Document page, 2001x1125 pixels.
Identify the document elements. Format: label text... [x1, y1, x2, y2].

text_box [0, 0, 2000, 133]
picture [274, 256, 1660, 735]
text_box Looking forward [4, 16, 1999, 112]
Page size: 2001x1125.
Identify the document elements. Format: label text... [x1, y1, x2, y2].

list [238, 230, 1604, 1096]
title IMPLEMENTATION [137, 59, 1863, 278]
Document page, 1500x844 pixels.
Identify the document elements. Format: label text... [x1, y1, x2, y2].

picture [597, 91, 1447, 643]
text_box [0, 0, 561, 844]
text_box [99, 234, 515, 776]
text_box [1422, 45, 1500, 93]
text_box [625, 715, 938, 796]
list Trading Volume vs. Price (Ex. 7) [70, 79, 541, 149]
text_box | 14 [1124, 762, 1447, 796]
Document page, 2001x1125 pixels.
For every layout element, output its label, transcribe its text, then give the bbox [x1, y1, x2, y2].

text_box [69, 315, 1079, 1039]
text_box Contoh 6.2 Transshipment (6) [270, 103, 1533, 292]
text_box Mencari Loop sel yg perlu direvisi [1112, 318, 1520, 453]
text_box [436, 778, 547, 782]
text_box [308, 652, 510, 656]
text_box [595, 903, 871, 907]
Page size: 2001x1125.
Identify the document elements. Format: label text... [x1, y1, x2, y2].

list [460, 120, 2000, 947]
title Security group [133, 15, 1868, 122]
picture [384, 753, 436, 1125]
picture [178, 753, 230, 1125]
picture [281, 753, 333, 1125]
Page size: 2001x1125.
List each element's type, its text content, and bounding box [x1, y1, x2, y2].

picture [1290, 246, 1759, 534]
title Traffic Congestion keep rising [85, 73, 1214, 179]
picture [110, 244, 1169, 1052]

::::::

ACTION ITEM >> Above are some records. Print them all exactly.

RESULT >>
Document page, 2001x1125 pixels.
Identify the document elements. Format: label text... [x1, y1, x2, y2].

text_box [0, 0, 2000, 133]
picture [274, 256, 1660, 735]
text_box Looking forward [4, 16, 1999, 112]
Page size: 2001x1125.
Identify the document elements. Format: label text... [x1, y1, x2, y2].

list [238, 230, 1604, 1096]
title IMPLEMENTATION [137, 59, 1863, 278]
Document page, 1500x844 pixels.
Identify the document elements. Format: label text... [x1, y1, x2, y2].

picture [597, 91, 1447, 643]
text_box [0, 0, 561, 844]
text_box [99, 234, 515, 776]
text_box [1422, 45, 1500, 93]
text_box [625, 715, 938, 796]
list Trading Volume vs. Price (Ex. 7) [70, 79, 541, 149]
text_box | 14 [1124, 762, 1447, 796]
Document page, 2001x1125 pixels.
For every layout element, output its label, transcribe its text, then give the bbox [x1, y1, x2, y2].

text_box [69, 315, 1079, 1039]
text_box Contoh 6.2 Transshipment (6) [270, 103, 1533, 292]
text_box Mencari Loop sel yg perlu direvisi [1112, 318, 1520, 453]
text_box [436, 778, 547, 782]
text_box [308, 652, 510, 656]
text_box [595, 903, 871, 907]
Page size: 2001x1125.
Identify the document elements. Format: label text... [x1, y1, x2, y2].

list [460, 120, 2000, 947]
title Security group [133, 15, 1868, 122]
picture [384, 753, 436, 1125]
picture [178, 753, 230, 1125]
picture [281, 753, 333, 1125]
Page size: 2001x1125.
List each element's type, its text content, and bounding box [x1, y1, x2, y2].

picture [1290, 246, 1759, 534]
title Traffic Congestion keep rising [85, 73, 1214, 179]
picture [110, 244, 1169, 1052]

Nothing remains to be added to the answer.